Just as my protestations that it doesn't matter are irrelevant (it's an all-pervasive cultural value in which rich women are now expected to be the thinnest -- with the most spa trips and personal trainers -- as opposed to the fattest -- with the most food and indolence). Since we don't live in those earlier times (where there was no penicillin or children's Tylenol but it was attractive to be plump!) we have to deal with our world. It's not a non-issue for our children so it can't be a non-issue for us.
Nagging is not the way to go. It simply never is.
On the other hand, nagging is not (let me repeat, NOT) the way to go. It simply never is. Ask yourself if nagging has ever convinced you to change or has only led to deepening resentment against the nagger. But even more than that, anyone (adult or child) who is significantly overweight in our society knows it. It is a constant source of pain and frustration. Thoughts of what to eat, what not to eat, what they should have eaten, what they shouldn't have eaten, crowd their minds. It's an obsession. And it affects our children's sense of self-worth. Particularly our daughters.
The last thing this child needs is a parent pointing this weight issue out to him or her. You really thought she was oblivious? He just needed you to tell him? A child whose self-esteem is already in jeopardy needs support (this is actually true of all issues), not criticism. In fact, even a confident child needs support, not criticism.
It's painful to watch our children struggle. We hurt when they hurt. Not-so-subtle hints, exercise programs, diet coaches may make us feel like we're doing something constructive. But here's an important parenting tip. It's not about how it makes us feel. It's about how our children feel. And how do they feel after those oh-so-helpful suggestions? Lousy -- and alone.
There are, in my imperfect experience as a parent and as an overweight child, only two things a parent can do. Three if you include the ever present need for prayer.
The first is to fill the house with healthy alternatives. I don't advocate removing treats because I think it creates out-of-control cravings (hoarded chocolate, eating cookies in the closet – you've heard the stories) but there should be a lot of fruit and vegetables and healthy snacks around. Our children should have choices. But how they exercise them is still in their hands.
The second -- and harder, yet more important --– tip is to have patience. Of course this applies to everything in parenting and is a constant challenge. Most of us will reach that point in our lives where self-discipline is an easier muscle to flex. Some of my girls changed their weight -- and themselves in other ways too -- as they transitioned from elementary school to high school. Some did it in seminary in Israel (although for others the opposite was true!) And some as they approached dating and marriage.

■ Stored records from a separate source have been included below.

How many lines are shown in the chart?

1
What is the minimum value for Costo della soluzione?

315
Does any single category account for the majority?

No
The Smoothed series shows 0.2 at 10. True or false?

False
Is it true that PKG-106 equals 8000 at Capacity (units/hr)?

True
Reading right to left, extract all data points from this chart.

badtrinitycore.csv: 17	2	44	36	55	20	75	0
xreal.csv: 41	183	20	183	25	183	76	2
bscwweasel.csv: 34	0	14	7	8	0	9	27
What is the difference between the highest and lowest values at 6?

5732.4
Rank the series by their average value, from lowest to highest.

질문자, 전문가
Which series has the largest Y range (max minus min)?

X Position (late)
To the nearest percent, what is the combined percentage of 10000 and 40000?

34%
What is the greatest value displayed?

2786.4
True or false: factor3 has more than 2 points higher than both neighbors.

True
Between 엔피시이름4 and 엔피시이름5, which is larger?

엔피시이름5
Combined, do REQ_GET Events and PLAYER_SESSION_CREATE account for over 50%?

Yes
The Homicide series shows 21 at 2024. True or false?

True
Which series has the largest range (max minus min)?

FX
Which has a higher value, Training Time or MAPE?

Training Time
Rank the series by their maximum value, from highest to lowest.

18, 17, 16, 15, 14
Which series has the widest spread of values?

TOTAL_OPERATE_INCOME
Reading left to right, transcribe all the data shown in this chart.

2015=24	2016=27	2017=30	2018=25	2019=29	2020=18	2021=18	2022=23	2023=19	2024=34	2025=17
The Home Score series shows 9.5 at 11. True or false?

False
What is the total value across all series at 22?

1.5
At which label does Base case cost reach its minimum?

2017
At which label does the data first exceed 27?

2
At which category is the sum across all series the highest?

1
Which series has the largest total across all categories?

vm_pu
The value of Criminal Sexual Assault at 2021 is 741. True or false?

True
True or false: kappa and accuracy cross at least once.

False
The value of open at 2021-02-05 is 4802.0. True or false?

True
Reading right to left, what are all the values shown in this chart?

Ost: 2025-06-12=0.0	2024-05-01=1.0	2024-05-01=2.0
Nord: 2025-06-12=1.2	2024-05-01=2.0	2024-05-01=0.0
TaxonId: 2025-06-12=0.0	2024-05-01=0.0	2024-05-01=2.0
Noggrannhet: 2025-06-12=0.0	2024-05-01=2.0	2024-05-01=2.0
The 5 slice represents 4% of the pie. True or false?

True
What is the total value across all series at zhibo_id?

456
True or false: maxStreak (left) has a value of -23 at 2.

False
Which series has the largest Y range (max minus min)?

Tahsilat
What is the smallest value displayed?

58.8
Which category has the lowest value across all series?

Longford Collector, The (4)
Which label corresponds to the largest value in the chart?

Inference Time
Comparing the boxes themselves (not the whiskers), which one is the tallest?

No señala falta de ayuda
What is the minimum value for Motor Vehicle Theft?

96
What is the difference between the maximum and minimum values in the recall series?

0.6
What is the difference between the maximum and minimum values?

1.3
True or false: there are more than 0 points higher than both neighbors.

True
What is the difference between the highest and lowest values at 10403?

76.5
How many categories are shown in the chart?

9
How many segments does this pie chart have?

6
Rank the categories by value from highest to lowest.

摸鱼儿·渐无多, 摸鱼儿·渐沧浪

It wasn't a result of nagging or pressure. It was just the right time. We've all experienced in our own lives times when self-control seems easier than at other times. When it does we have to grab it and hold on for dear life.
This is not a promise. Some of us will struggle with weight and food issues our whole lives. Some of us and some of our children will not succeed in conquering it. Yet the job of a parent remains what it has always been -- to be loving and supportive. And to ask the Almighty for help.